5P;1R — Celestia (LazyLedger) White Paper

Daniel Olshansky
3 min readAug 13, 2022

This is a post in a series of articles I’m writing called “5 points & 1 resource” (think tl;dr but 5p;1r), where I summarize a list of bullet points that would have helped me start learning or re-learning a certain topic. It is intentionally far from a complete source of data.

  1. Celestia decouples transaction consensus and execution by splitting the responsibilities between Celestia (i.e. the core network) and other blockchains (i.e. clients/applications) built on top of it like so:
    Celestia: transaction ordering & availability
    Client: transaction validation & execution
  2. The Data Availability Problem (a guarantee to clients that block data is available) leverages erasure encoding and probabilistic random sampling to balance the tradeoff between network bandwidth costs and data availability guarantees.
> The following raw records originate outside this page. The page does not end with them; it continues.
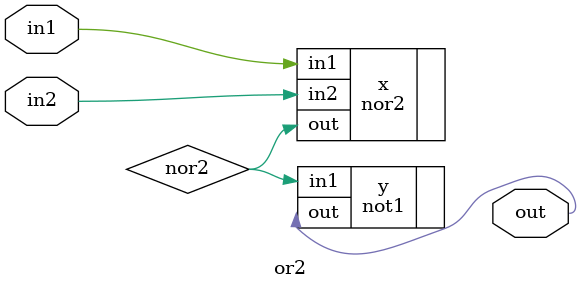
<source format=v>
/*
    CS/ECE 552 Spring '22
    Homework #1, Problem 2

    2 input OR
*/
module or2 (out,in1,in2);
    output out;
    input in1,in2;
    wire nor2;
    nor2 x(.out(nor2), .in1(in1), .in2(in2));
    not1 y(.out(out), .in1(nor2));
endmodule

</source>
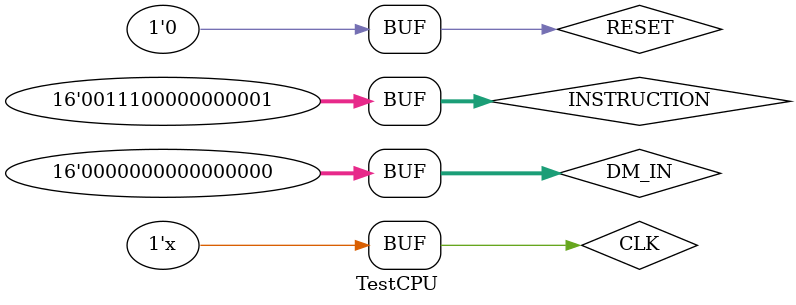
<source format=v>
`timescale 1ns / 1ps


module TestCPU;

	// Inputs
	reg CLK;
	reg RESET;
	reg [15:0] INSTRUCTION;
	reg [15:0] DM_IN;

	// Outputs
	wire [10:0] ADDR_PM;
	wire [10:0] ADDR_DM;
	wire [15:0] ACC;
	wire RD;
	wire WR;
	

	// Instantiate the Unit Under Test (UUT)
	CPU uut (
		.CLK(CLK), 
		.RESET(RESET), 
		.INSTRUCTION(INSTRUCTION), 
		.DM_IN(DM_IN), 
		
		.ADDR_PM(ADDR_PM), 
		.ADDR_DM(ADDR_DM), 
		.ACC(ACC), 
		.RD(RD), 
		.WR(WR)
	);

	initial begin
		// Initialize Inputs
		CLK = 0;
		RESET = 1;
		INSTRUCTION = 0;
		DM_IN = 0;

		// Wait 100 ns for global reset to finish
		#100;
		RESET =0;
       
		INSTRUCTION = 16'b0000000000000000; //halt
		DM_IN = 0;
		// Add stimulus here
		
		#2;
		
		INSTRUCTION = 16'b0001100000000100; //LDI 4 
		DM_IN = 15;
		
		#2;
       
		INSTRUCTION = 16'b0000100000000010; // sto 2
		DM_IN = 10;
		
		#2;
       
		INSTRUCTION = 16'b0001000000000010; // LD 2
		DM_IN = 10;
		
		#2;
       
	
       
		INSTRUCTION = 16'b0010000000000001; //ADD 1
		DM_IN = 10;
		
		#2;
       
		INSTRUCTION = 16'b0010100000000100; //ADDI 4
		DM_IN = 0;
		
		#2;
       
		INSTRUCTION = 16'b0001100000000001; //SUB 1 
		DM_IN = 5;
		
		#2;
       
		INSTRUCTION = 16'b0011100000000001; //SUBI 1
		DM_IN = 0;

	end
	
	always
	begin
	 #1 CLK=~CLK;
	 end
      
endmodule


</source>
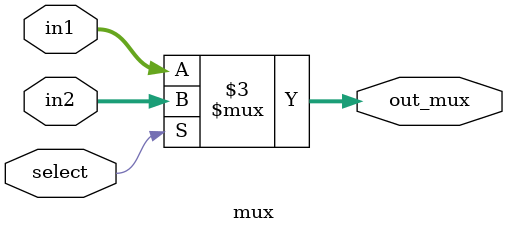
<source format=v>
module mux
  #(parameter width=4)
  (input   wire                    select,
   input   wire    [width-1:0]     in1,
   input   wire    [width-1:0]     in2,
   output  reg     [width-1:0]     out_mux
  );
  
always@(*)
begin
  if(select)
    out_mux=in2;
  else
    out_mux=in1;
end
  
endmodule


</source>
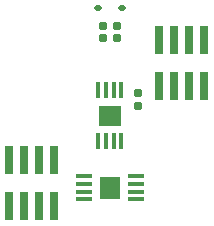
<source format=gbr>
G04 #@! TF.GenerationSoftware,KiCad,Pcbnew,9.0.3*
G04 #@! TF.CreationDate,2025-08-06T23:44:27+02:00*
G04 #@! TF.ProjectId,MADC,4d414443-2e6b-4696-9361-645f70636258,rev?*
G04 #@! TF.SameCoordinates,Original*
G04 #@! TF.FileFunction,Soldermask,Bot*
G04 #@! TF.FilePolarity,Negative*
%FSLAX46Y46*%
G04 Gerber Fmt 4.6, Leading zero omitted, Abs format (unit mm)*
G04 Created by KiCad (PCBNEW 9.0.3) date 2025-08-06 23:44:27*
%MOMM*%
%LPD*%
G01*
G04 APERTURE LIST*
G04 Aperture macros list*
%AMRoundRect*
0 Rectangle with rounded corners*
0 $1 Rounding radius*
0 $2 $3 $4 $5 $6 $7 $8 $9 X,Y pos of 4 corners*
0 Add a 4 corners polygon primitive as box body*
4,1,4,$2,$3,$4,$5,$6,$7,$8,$9,$2,$3,0*
0 Add four circle primitives for the rounded corners*
1,1,$1+$1,$2,$3*
1,1,$1+$1,$4,$5*
1,1,$1+$1,$6,$7*
1,1,$1+$1,$8,$9*
0 Add four rect primitives between the rounded corners*
20,1,$1+$1,$2,$3,$4,$5,0*
20,1,$1+$1,$4,$5,$6,$7,0*
20,1,$1+$1,$6,$7,$8,$9,0*
20,1,$1+$1,$8,$9,$2,$3,0*%
G04 Aperture macros list end*
%ADD10RoundRect,0.112500X-0.187500X-0.112500X0.187500X-0.112500X0.187500X0.112500X-0.187500X0.112500X0*%
%ADD11RoundRect,0.155000X0.212500X0.155000X-0.212500X0.155000X-0.212500X-0.155000X0.212500X-0.155000X0*%
%ADD12RoundRect,0.160000X0.197500X0.160000X-0.197500X0.160000X-0.197500X-0.160000X0.197500X-0.160000X0*%
%ADD13RoundRect,0.100000X0.100000X-0.612500X0.100000X0.612500X-0.100000X0.612500X-0.100000X-0.612500X0*%
%ADD14R,1.850000X1.730000*%
%ADD15R,0.740000X2.400000*%
%ADD16RoundRect,0.100000X0.612500X0.100000X-0.612500X0.100000X-0.612500X-0.100000X0.612500X-0.100000X0*%
%ADD17R,1.730000X1.850000*%
%ADD18RoundRect,0.155000X0.155000X-0.212500X0.155000X0.212500X-0.155000X0.212500X-0.155000X-0.212500X0*%
G04 APERTURE END LIST*
D10*
G04 #@! TO.C,D2*
X142714000Y-84201000D03*
X144814000Y-84201000D03*
G04 #@! TD*
D11*
G04 #@! TO.C,C14*
X144331500Y-85725000D03*
X143196500Y-85725000D03*
G04 #@! TD*
D12*
G04 #@! TO.C,R4*
X144361500Y-86741000D03*
X143166500Y-86741000D03*
G04 #@! TD*
D13*
G04 #@! TO.C,RN1*
X144739000Y-95507500D03*
X144089000Y-95507500D03*
X143439000Y-95507500D03*
X142789000Y-95507500D03*
X142789000Y-91182500D03*
X143439000Y-91182500D03*
X144089000Y-91182500D03*
X144739000Y-91182500D03*
D14*
X143764000Y-93345000D03*
G04 #@! TD*
D15*
G04 #@! TO.C,J1*
X151765000Y-90850000D03*
X151765000Y-86950000D03*
X150495000Y-90850000D03*
X150495000Y-86950000D03*
X149225000Y-90850000D03*
X149225000Y-86950000D03*
X147955000Y-90850000D03*
X147955000Y-86950000D03*
G04 #@! TD*
G04 #@! TO.C,J2*
X135255000Y-97110000D03*
X135255000Y-101010000D03*
X136525000Y-97110000D03*
X136525000Y-101010000D03*
X137795000Y-97110000D03*
X137795000Y-101010000D03*
X139065000Y-97110000D03*
X139065000Y-101010000D03*
G04 #@! TD*
D16*
G04 #@! TO.C,RN2*
X145926500Y-98466000D03*
X145926500Y-99116000D03*
X145926500Y-99766000D03*
X145926500Y-100416000D03*
X141601500Y-100416000D03*
X141601500Y-99766000D03*
X141601500Y-99116000D03*
X141601500Y-98466000D03*
D17*
X143764000Y-99441000D03*
G04 #@! TD*
D18*
G04 #@! TO.C,C5*
X146177000Y-92515500D03*
X146177000Y-91380500D03*
G04 #@! TD*
M02*

</source>
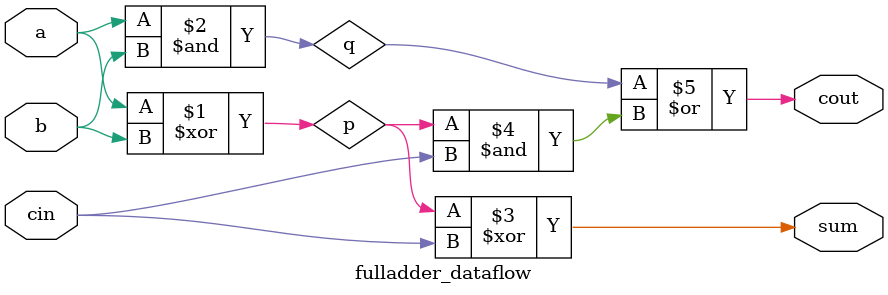
<source format=sv>
module fulladder_dataflow(
  input logic a, b, cin, 
  output logic sum, cout
);
  logic p, q;  
  assign p = a ^ b;
  assign q = a & b;
  assign sum = p ^ cin;
  assign cout = q | (p & cin);
endmodule

</source>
Specifically, if a message is extended to n shares, and more than ᵏ⁄ₙ shares are witheld by an adversarial block producer, a client sampling a single missed share can assume, with high confidence, that the block is unavailable.
  3. Client nodes (i.e. blockchains/applications) can be implemented using any language on top of any execution environment and are responsible for managing their own state transition business logic by querying storage, while Celestia is responsible for preventing DoS attacks by collecting fees from each included transaction.
  4. Using 2D Reed-Solomon erasure encoding and assuming a block of size N, the bandwidth complexity of verifying block availability is either:
    O(N) — the whole block plus a single Merkle root are downloaded for a 100% data availability guarantee.
    O( √ N+log(√ N)) — a single row or a single column plus 2√(N) Merkle roots need to be downloaded for a sub-maximal guarantee. For example, with a code rate of ¼ and 4096 shares, only 0.4% of the block (15 shares) need to be downloaded to achieve 99% confidence that the block is available. This means that increasing the block size and network throughput can be securely achieved by increasing the number of nodes that make sampling requests for block shares.
  5. The Celestia network uses a namespaced and ordered Merkle Tree with a 1:1 relationship between applications and namespace IDs, enabling applications to query for transactions associated only with their namespace ID. The hash of each non-leaf node is left||right where left is leftMinNs||leftMaxNs||hash(x) and right is rightMinNs||rightMaxNs||hash(x), meaning that the node value can be used to determine the range of namespaces the subtree holds messages for.

There’s no better reference than the original white paper: LazyLedger: A Distributed Data Availability Ledger With Client-Side Smart Contracts, but personally, I’d use my annotated version of the available at ipfs://bafybeibbxdsdzf5v7jdm7ak5opdtw3vf35nb37wldkyokwbhmvdzflwsry or s3.olshansky.info/CelestiaWhitePaperReviewSmall.pdf.